Le 20 juin, le ministre de la Transition écologique et solidaire Nicolas Hulot a déclaré son intention de graver la « protection de l’environnement » dans le marbre de l’article 1 de la Constitution, donnant à un principe extrêmement large une portée maximale. En esquissant les contours de la réforme institutionnelle voulue par le Gouvernement en avril dernier, le Premier ministre avait déjà annoncé inscrire l’impératif de lutte contre le changement climatique à l’article 34 qui définit le domaine de la loi, tout en laissant entendre un renforcement de la place du Conseil économique, social et environnemental (CESE) dans le processus législatif.

Le risque ? Faire de la défense de l’environnement un principe de précaution bis.

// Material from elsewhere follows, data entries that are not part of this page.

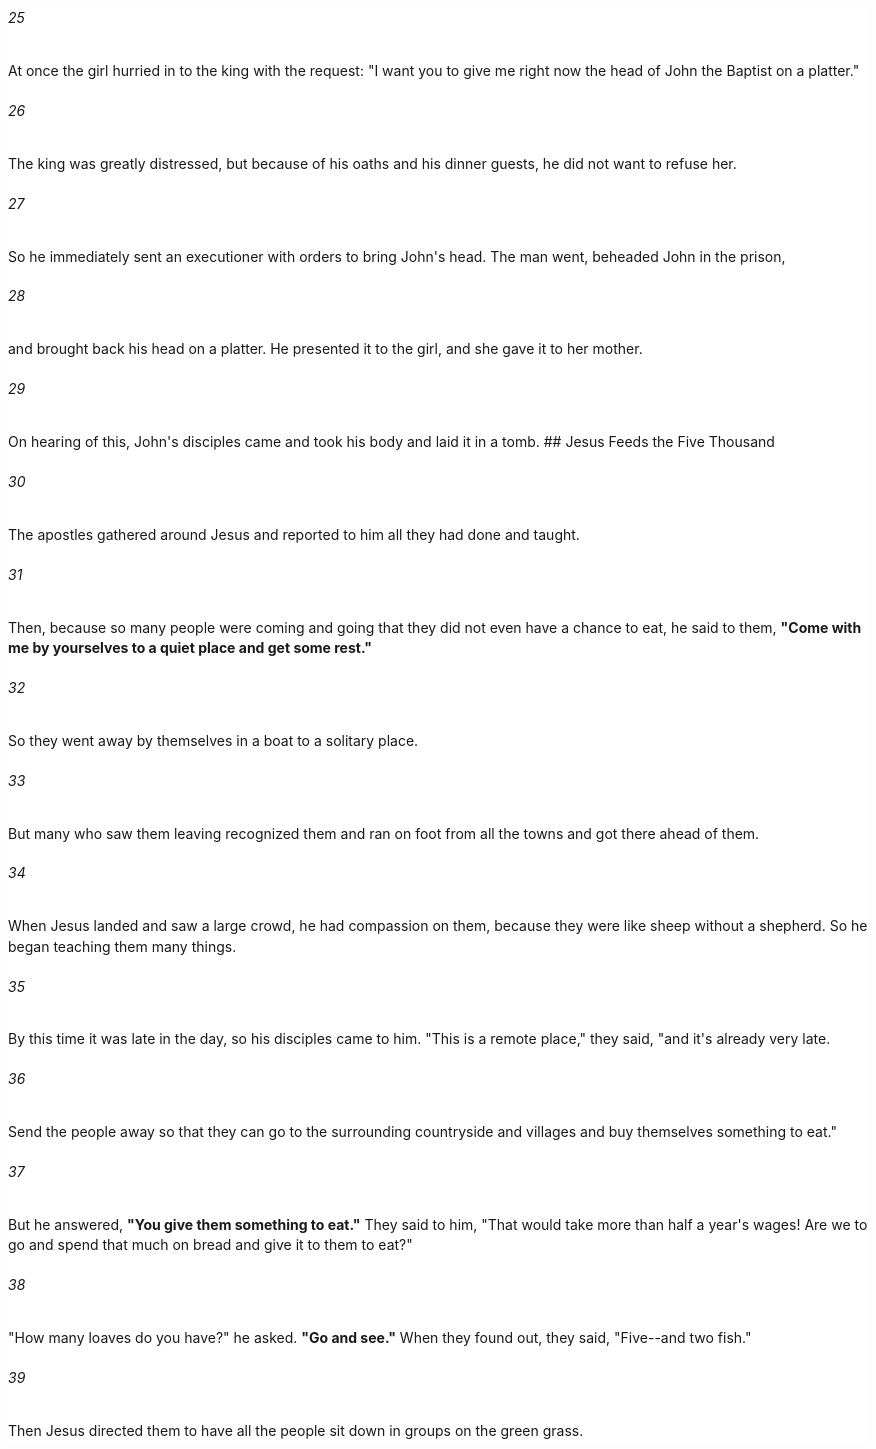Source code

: ###### 25 
At once the girl hurried in to the king with the request: "I want you to give me right now the head of John the Baptist on a platter." 

###### 26 
The king was greatly distressed, but because of his oaths and his dinner guests, he did not want to refuse her. 

###### 27 
So he immediately sent an executioner with orders to bring John's head. The man went, beheaded John in the prison, 

###### 28 
and brought back his head on a platter. He presented it to the girl, and she gave it to her mother. 

###### 29 
On hearing of this, John's disciples came and took his body and laid it in a tomb. ## Jesus Feeds the Five Thousand 

###### 30 
The apostles gathered around Jesus and reported to him all they had done and taught. 

###### 31 
Then, because so many people were coming and going that they did not even have a chance to eat, he said to them, **"Come with me by yourselves to a quiet place and get some rest."** 

###### 32 
So they went away by themselves in a boat to a solitary place. 

###### 33 
But many who saw them leaving recognized them and ran on foot from all the towns and got there ahead of them. 

###### 34 
When Jesus landed and saw a large crowd, he had compassion on them, because they were like sheep without a shepherd. So he began teaching them many things. 

###### 35 
By this time it was late in the day, so his disciples came to him. "This is a remote place," they said, "and it's already very late. 

###### 36 
Send the people away so that they can go to the surrounding countryside and villages and buy themselves something to eat." 

###### 37 
But he answered, **"You give them something to eat."** They said to him, "That would take more than half a year's wages! Are we to go and spend that much on bread and give it to them to eat?" 

###### 38 
"How many loaves do you have?" he asked. **"Go and see."** When they found out, they said, "Five--and two fish." 

###### 39 
Then Jesus directed them to have all the people sit down in groups on the green grass.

L’intention est louable, elle était la même en 2005 au moment de l’inscription du principe de précaution dans la Constitution. Mais en fonction du champ d’application et de l’article dans lequel ce nouveau principe sera inséré, les conséquences négatives seront vastes pour l’économie et la recherche scientifique dans notre pays. Initialement, le principe de précaution visait à protéger les populations. Il devait rimer avec prudence et évaluation. Résultat : ce principe désormais bien ancré dans nos mentalités est devenu synonyme d’inaction. Il fait l’objet d’une interprétation radicale qui freine toute innovation scientifique et technologique. Les exemples ne manquent pas. Que ce soit dans l’énergie, la high tech, l’agroalimentaire, la santé, chaque innovation, aussi incrémentale soit-elle, est souvent décriée au nom du principe de précaution. À côté de combien de réalisations scientifiques importantes sommes-nous passés à cause de ce principe ?

Tout impératif de lutte contre le réchauffement climatique ou de « protection de l’environnement » à l’article 1 de la Constitution risquerait de connaître le même sort, entrainant une complexité et un formalisme accrus dans le pays déjà le plus normé au monde dans ce domaine.

Rares seraient les lois votées sans une contestation systématique devant le Conseil constitutionnel. Avec une telle disposition, les permis d’explorer déjà délivrés auraient été invalidés par la récente loi qui met fin à la recherche et l’exploitation d’hydrocarbures en métropole. D’autres textes comme l’accord commercial entre l’Europe et le Canada (CETA) ou la réforme de la PAC auraient été tout autant pu être tenus en échec, en raison de leurs impacts potentiellement « climaticides ».

Les choix politiques ne visent pas à trancher entre deux solutions, l’une blanche, l’autre noire. Bien souvent ils visent à déterminer laquelle des deux solutions est la meilleure, ou la moins néfaste. En érigeant la « protection de l’environnement » ou la « lutte contre le réchauffement climatique » comme un principe constitutionnel, comment ne pas renoncer à tout projet de construction nouvelle indispensable pour revitaliser des bassins d’emplois délaissés ? Comment poursuivre la construction de lignes de trains dans les territoires ruraux déjà coupés du reste de la France ?

Annoncée devant le Congrès en juillet 2017, l’autre intention du gouvernement de transformer le CESE en « Chambre de la Société Civile », suscite la même crainte de la part des experts de Oui à l’innovation !. Si la réforme était ainsi votée, tous les projets de loi économiques, sociaux et environnementaux feraient l’objet d’un avis préalable à la transmission du texte par le Conseil des ministres au Parlement pour dénoncer toute atteinte effective ou supposée à travers le seul prisme d’une « protection de l’environnement » ou « lutte contre le réchauffement climatique » aux contours flous. Lors d’un entretien à La Gazette des Communes en novembre dernier, le vice-président de la Fondation Nicolas Hulot, M. Dominique Bourg a évoqué sa volonté de « saisir la balle au bond » en en faisant une « Assemblée citoyenne du futur », « chaînon manquant entre le savoir scientifique et l’action politique » qui risquerait bien au contraire de disqualifier l’expertise scientifique au profit d’opinions « citoyennes ».

Si la lutte contre le réchauffement climatique ou la protection de l’environnement subissent, comme le principe de précaution, une interprétation radicale, l’économie et la croissance française en pâtiront. Il en ira de même pour la recherche sereine de solutions de substitution.